Agenor Gomes - A mesma experiência que se adquire ao lidar com os dramas humanos. Assim como o médico, o jornalista, o enfermeiro, o advogado, o psicólogo lidam diariamente com dramas humanos. O político decente também lida. Nos grandes palácios, o cidadão não chega pela madrugada para bater na janela e pedir uma ajuda numa situação de emergência, especialmente de saúde. Isso acontece na casa do político do interior, seja vereador ou prefeito, que encara o seu mandato com sentimento de missão, num estado que detém grandes índices de pobreza. Mas a influência fica aqui, no aprendizado, nessa vivência com os dramas humanos. A vida político-partidária é um outro mundo, sem tempo para pesar, ponderar. Na magistratura é diferente. O juiz vai passar a vida inteira defrontando-se com os dramas, as misérias humanas em seus julgamentos. E tem que pesar, ponderar, examinar mais de uma vez, no seu ofício de julgar para não cometer injustiças. A Justiça é a última porta que o cidadão bate, com esperança, para ver o seu direito reconhecido.
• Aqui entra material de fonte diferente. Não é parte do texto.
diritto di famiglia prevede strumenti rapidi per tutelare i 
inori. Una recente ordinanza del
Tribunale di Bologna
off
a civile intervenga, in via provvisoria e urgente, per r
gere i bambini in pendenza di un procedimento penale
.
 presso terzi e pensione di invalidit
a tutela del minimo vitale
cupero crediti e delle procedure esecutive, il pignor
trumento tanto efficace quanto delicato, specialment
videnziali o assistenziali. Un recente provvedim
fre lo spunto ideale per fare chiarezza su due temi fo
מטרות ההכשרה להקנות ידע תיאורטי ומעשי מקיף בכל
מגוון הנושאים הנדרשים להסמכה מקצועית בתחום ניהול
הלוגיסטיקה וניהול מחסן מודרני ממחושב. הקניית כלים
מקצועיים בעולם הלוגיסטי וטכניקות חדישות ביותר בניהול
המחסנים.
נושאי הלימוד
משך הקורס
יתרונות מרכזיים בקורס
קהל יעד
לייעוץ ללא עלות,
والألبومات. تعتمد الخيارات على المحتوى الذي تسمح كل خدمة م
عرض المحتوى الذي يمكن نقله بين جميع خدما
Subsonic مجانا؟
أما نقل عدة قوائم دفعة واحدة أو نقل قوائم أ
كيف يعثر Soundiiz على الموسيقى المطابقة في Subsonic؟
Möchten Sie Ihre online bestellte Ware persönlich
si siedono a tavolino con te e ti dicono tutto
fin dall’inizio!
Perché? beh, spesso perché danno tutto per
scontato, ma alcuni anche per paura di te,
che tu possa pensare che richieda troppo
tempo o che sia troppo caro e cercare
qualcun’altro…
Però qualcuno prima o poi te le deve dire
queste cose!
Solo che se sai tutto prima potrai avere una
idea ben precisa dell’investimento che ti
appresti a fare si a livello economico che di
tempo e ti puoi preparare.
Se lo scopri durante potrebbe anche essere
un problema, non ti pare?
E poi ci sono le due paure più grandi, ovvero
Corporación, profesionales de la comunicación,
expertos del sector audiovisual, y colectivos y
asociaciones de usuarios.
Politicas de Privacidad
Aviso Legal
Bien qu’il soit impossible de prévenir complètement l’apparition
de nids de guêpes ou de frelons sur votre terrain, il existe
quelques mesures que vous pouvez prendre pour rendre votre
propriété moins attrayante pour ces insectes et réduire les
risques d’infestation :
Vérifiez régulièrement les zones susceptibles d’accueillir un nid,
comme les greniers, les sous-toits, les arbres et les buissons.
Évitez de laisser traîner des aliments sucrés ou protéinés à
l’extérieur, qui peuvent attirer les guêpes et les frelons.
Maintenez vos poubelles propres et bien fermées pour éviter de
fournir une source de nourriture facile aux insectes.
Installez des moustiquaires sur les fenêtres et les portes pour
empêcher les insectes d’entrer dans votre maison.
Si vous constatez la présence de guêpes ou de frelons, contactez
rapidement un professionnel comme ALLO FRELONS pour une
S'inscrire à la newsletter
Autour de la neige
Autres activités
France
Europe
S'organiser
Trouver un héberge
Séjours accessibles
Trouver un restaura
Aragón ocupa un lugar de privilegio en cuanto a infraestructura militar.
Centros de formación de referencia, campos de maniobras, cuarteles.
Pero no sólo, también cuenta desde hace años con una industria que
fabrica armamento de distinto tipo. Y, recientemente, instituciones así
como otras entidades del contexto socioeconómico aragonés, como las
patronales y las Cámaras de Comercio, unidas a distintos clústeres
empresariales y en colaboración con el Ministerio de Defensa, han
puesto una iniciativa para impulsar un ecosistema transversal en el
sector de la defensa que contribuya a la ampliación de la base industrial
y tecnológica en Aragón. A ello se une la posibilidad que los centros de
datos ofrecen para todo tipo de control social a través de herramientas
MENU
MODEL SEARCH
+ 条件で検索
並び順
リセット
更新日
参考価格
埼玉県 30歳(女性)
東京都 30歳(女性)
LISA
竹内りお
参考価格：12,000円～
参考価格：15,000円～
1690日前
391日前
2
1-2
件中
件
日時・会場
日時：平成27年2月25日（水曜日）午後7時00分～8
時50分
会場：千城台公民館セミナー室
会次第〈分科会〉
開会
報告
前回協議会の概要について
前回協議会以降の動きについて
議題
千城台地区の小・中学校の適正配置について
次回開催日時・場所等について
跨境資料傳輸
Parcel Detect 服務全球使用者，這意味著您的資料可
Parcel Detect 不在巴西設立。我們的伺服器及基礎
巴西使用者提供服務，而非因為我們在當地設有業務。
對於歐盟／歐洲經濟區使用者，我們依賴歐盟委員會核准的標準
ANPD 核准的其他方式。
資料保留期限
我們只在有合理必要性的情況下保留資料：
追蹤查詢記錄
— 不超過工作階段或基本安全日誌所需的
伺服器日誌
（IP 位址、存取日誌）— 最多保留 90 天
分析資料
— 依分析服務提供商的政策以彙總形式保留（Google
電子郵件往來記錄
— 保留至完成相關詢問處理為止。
AMMA - O que mais torna agradável a vida de magistrado e o que mais dificulta?
Agenor Gomes - Agradável é chegar ao fim de um processo, com uma sentença que você considera completa, tendo colhido todas as provas, avaliado todos os pontos, examinado todas as teses e ao final estar convicto de que está fazendo justiça. O que mais dificulta é um sentimento de impotência que se abate sobre nós quando o número de processos é descomunal, desproporcional à capacidade do juiz suportá-lo.
AMMA - Quais as personalidades, seja do mundo jurídico ou não, que influenciaram a sua decisão de se tornar juiz de Direito?
Agenor Gomes - O juiz Márcio José de Moraes. Um juiz que, aos 30 anos, redigiu uma sentença que é um grito de independência do Judiciário em plena vigência do AI-5. Ele condenou a União a indenizar a família do jornalista Vladimir Herzog, que morreu sob torturas no DOI-Codi de São Paulo. Eu estava entrando na faculdade quando a sentença foi publicada. E o juiz Márcio nunca militara na política, sequer na política estudantil. Aquela histórica sentença é a prova de que o Judiciário mesmo manietado pela ditadura, dava sinais de que existia.

AMMA - O senhor chegou aos 60 anos, quais os planos futuros, pretende se aposentar, continuar na magistratura ou se lançar a algum outro sonho, tipo ser músico, dançarino, escritor, artista plástico?

Agenor Gomes - Eu já danço samba e forró, então não preciso inscrevê-los nessa categoria de sonho depois da aposentadoria. Um livro? É possível, contando experiências que vivi.